Records drawn from a dataset
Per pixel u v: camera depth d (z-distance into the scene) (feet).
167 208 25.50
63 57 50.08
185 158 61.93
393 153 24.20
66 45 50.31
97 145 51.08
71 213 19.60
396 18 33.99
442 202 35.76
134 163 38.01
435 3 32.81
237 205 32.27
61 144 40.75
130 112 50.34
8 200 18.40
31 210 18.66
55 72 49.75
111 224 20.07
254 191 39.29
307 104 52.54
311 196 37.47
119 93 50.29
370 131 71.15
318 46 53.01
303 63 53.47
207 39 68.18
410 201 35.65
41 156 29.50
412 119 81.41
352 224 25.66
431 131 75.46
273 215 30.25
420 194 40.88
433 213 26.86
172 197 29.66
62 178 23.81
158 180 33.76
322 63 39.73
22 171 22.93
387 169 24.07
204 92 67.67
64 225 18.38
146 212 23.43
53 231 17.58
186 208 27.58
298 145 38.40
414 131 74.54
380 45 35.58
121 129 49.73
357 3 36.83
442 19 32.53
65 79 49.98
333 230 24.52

WHAT TO PRODUCE:
Copy the records above, keeping each line identical.

THE ANSWER:
Per pixel u v: camera depth d (z-distance into the scene) (feet).
167 208 25.50
63 57 50.08
185 158 61.93
393 153 24.20
66 45 50.31
97 145 51.08
71 213 19.60
396 18 33.99
442 202 35.76
134 163 38.01
435 3 32.81
237 205 32.27
61 144 40.75
130 112 50.34
8 200 18.40
31 210 18.66
55 72 49.75
111 224 20.07
254 191 39.29
307 104 52.54
311 196 37.47
119 93 50.29
370 131 71.15
318 46 53.01
303 63 53.47
207 39 68.18
410 201 35.65
41 156 29.50
412 119 81.41
352 224 25.66
431 131 75.46
273 215 30.25
420 194 40.88
433 213 26.86
172 197 29.66
62 178 23.81
158 180 33.76
322 63 39.73
22 171 22.93
387 169 24.07
204 92 67.67
64 225 18.38
146 212 23.43
53 231 17.58
186 208 27.58
298 145 38.40
414 131 74.54
380 45 35.58
121 129 49.73
357 3 36.83
442 19 32.53
65 79 49.98
333 230 24.52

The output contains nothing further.